§ PROBLEM DESCRIPTION
The word "Running" marks the lines to find; copy every such line from the data below.

(Stored items)
--- START ---

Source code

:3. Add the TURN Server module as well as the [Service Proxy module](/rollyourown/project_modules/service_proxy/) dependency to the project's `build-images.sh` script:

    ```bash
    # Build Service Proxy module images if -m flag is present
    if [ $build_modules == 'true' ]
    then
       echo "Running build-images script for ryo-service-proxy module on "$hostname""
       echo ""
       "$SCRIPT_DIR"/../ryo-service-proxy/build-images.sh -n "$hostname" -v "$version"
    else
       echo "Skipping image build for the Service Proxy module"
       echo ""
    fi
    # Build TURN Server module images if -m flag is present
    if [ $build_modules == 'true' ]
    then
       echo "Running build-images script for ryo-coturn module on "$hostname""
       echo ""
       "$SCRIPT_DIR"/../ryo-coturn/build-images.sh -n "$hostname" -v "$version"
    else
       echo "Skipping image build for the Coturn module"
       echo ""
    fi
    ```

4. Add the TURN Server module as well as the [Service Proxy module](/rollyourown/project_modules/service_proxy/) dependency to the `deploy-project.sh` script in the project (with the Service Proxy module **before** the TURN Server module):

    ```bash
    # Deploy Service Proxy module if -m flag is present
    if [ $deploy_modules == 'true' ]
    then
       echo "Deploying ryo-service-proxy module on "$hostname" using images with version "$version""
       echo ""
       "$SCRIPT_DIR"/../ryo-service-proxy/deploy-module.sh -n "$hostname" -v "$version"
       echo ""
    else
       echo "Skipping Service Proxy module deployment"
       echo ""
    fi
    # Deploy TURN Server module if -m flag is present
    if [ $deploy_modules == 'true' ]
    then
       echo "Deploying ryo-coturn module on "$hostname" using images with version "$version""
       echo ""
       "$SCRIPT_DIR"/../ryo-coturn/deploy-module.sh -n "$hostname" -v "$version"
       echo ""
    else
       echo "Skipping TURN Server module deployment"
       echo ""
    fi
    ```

--- END ---

§ EXPECTED OUTPUT
       echo "Running build-images script for ryo-service-proxy module on "$hostname""
       echo "Running build-images script for ryo-coturn module on "$hostname""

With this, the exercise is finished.